Activity =
The records below are to be returned word for word, with pictures left out.

Provided records =
# # # # #

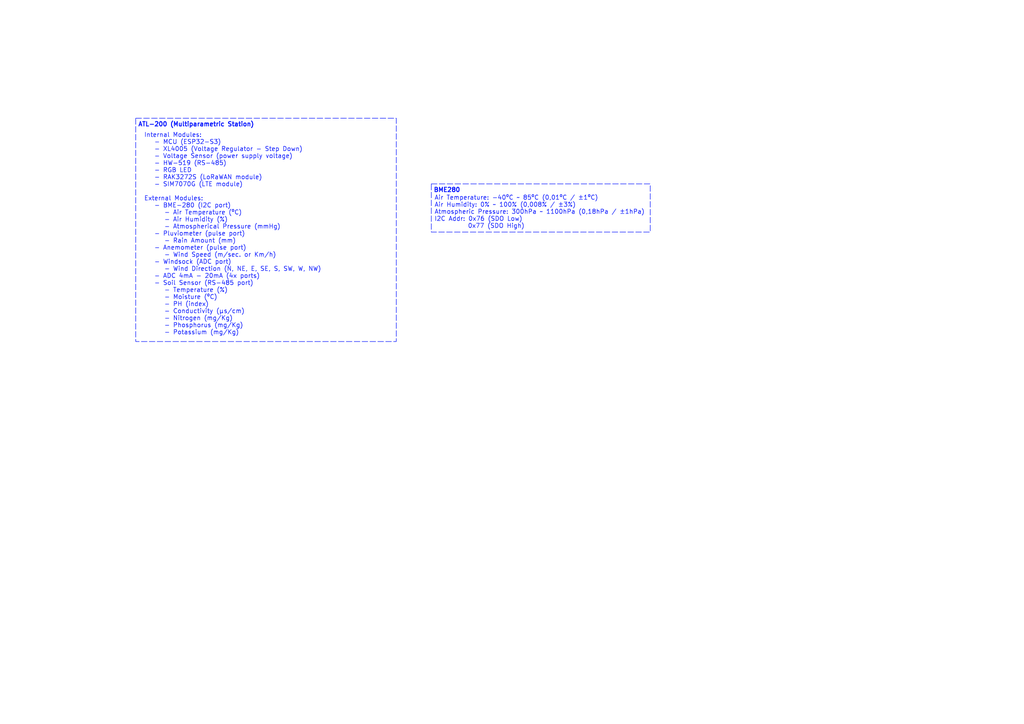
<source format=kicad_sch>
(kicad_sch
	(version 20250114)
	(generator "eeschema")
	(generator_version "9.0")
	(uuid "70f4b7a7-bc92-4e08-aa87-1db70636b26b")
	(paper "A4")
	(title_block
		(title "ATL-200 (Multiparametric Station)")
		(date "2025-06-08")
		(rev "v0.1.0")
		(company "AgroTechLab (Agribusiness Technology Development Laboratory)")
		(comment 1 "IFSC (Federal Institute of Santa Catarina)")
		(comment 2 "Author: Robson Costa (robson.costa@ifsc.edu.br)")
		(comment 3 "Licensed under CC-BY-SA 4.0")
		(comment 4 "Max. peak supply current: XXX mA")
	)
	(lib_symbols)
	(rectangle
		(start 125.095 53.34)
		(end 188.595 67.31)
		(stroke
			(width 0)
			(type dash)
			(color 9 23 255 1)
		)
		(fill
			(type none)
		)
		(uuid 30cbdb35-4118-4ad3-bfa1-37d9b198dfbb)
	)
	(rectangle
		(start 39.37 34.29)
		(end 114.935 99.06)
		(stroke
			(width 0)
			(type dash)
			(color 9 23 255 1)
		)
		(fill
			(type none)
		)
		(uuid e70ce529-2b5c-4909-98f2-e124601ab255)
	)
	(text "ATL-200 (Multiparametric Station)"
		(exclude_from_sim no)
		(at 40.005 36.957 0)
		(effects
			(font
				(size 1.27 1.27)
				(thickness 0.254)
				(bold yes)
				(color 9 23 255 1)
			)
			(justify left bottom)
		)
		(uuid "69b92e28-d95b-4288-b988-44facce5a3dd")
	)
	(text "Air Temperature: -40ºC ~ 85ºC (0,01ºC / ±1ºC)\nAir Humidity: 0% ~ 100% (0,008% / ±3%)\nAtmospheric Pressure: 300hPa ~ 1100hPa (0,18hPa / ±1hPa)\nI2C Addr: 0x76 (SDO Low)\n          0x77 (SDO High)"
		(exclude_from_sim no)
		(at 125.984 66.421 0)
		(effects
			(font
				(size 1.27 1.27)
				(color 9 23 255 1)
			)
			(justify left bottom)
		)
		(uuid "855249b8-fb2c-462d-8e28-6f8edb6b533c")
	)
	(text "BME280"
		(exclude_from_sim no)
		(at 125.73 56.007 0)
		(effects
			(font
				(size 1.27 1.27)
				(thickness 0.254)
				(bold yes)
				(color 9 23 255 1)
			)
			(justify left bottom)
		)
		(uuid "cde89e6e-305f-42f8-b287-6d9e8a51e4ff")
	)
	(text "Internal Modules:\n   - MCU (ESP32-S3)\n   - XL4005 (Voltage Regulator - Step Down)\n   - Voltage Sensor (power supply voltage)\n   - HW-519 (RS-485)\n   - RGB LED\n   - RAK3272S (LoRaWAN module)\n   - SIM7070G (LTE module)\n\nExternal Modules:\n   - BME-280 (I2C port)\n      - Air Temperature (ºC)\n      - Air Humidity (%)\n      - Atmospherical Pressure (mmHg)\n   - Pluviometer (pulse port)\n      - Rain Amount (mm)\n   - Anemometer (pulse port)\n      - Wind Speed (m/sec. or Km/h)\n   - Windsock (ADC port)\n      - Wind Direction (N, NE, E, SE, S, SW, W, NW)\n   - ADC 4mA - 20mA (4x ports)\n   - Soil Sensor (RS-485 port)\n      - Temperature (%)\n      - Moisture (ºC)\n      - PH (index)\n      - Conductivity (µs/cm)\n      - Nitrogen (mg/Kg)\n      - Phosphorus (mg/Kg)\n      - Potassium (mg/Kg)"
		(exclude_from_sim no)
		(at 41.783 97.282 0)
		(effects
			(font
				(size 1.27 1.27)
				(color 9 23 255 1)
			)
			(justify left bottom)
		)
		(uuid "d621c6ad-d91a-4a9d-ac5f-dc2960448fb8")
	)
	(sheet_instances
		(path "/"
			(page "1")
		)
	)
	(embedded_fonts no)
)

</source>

# # # # #

Result of this exercise =
<source format=kicad_sch>
(kicad_sch
	(version 20250114)
	(generator "eeschema")
	(generator_version "9.0")
	(uuid "70f4b7a7-bc92-4e08-aa87-1db70636b26b")
	(paper "A4")
	(title_block
		(title "ATL-200 (Multiparametric Station)")
		(date "2025-06-08")
		(rev "v0.1.0")
		(company "AgroTechLab (Agribusiness Technology Development Laboratory)")
		(comment 1 "IFSC (Federal Institute of Santa Catarina)")
		(comment 2 "Author: Robson Costa (robson.costa@ifsc.edu.br)")
		(comment 3 "Licensed under CC-BY-SA 4.0")
		(comment 4 "Max. peak supply current: XXX mA")
	)
	(lib_symbols)
	(rectangle
		(start 125.095 53.34)
		(end 188.595 67.31)
		(stroke
			(width 0)
			(type dash)
			(color 9 23 255 1)
		)
		(fill
			(type none)
		)
		(uuid 30cbdb35-4118-4ad3-bfa1-37d9b198dfbb)
	)
	(rectangle
		(start 39.37 34.29)
		(end 114.935 99.06)
		(stroke
			(width 0)
			(type dash)
			(color 9 23 255 1)
		)
		(fill
			(type none)
		)
		(uuid e70ce529-2b5c-4909-98f2-e124601ab255)
	)
	(text "ATL-200 (Multiparametric Station)"
		(exclude_from_sim no)
		(at 40.005 36.957 0)
		(effects
			(font
				(size 1.27 1.27)
				(thickness 0.254)
				(bold yes)
				(color 9 23 255 1)
			)
			(justify left bottom)
		)
		(uuid "69b92e28-d95b-4288-b988-44facce5a3dd")
	)
	(text "Air Temperature: -40ºC ~ 85ºC (0,01ºC / ±1ºC)\nAir Humidity: 0% ~ 100% (0,008% / ±3%)\nAtmospheric Pressure: 300hPa ~ 1100hPa (0,18hPa / ±1hPa)\nI2C Addr: 0x76 (SDO Low)\n          0x77 (SDO High)"
		(exclude_from_sim no)
		(at 125.984 66.421 0)
		(effects
			(font
				(size 1.27 1.27)
				(color 9 23 255 1)
			)
			(justify left bottom)
		)
		(uuid "855249b8-fb2c-462d-8e28-6f8edb6b533c")
	)
	(text "BME280"
		(exclude_from_sim no)
		(at 125.73 56.007 0)
		(effects
			(font
				(size 1.27 1.27)
				(thickness 0.254)
				(bold yes)
				(color 9 23 255 1)
			)
			(justify left bottom)
		)
		(uuid "cde89e6e-305f-42f8-b287-6d9e8a51e4ff")
	)
	(text "Internal Modules:\n   - MCU (ESP32-S3)\n   - XL4005 (Voltage Regulator - Step Down)\n   - Voltage Sensor (power supply voltage)\n   - HW-519 (RS-485)\n   - RGB LED\n   - RAK3272S (LoRaWAN module)\n   - SIM7070G (LTE module)\n\nExternal Modules:\n   - BME-280 (I2C port)\n      - Air Temperature (ºC)\n      - Air Humidity (%)\n      - Atmospherical Pressure (mmHg)\n   - Pluviometer (pulse port)\n      - Rain Amount (mm)\n   - Anemometer (pulse port)\n      - Wind Speed (m/sec. or Km/h)\n   - Windsock (ADC port)\n      - Wind Direction (N, NE, E, SE, S, SW, W, NW)\n   - ADC 4mA - 20mA (4x ports)\n   - Soil Sensor (RS-485 port)\n      - Temperature (%)\n      - Moisture (ºC)\n      - PH (index)\n      - Conductivity (µs/cm)\n      - Nitrogen (mg/Kg)\n      - Phosphorus (mg/Kg)\n      - Potassium (mg/Kg)"
		(exclude_from_sim no)
		(at 41.783 97.282 0)
		(effects
			(font
				(size 1.27 1.27)
				(color 9 23 255 1)
			)
			(justify left bottom)
		)
		(uuid "d621c6ad-d91a-4a9d-ac5f-dc2960448fb8")
	)
	(sheet_instances
		(path "/"
			(page "1")
		)
	)
	(embedded_fonts no)
)

</source>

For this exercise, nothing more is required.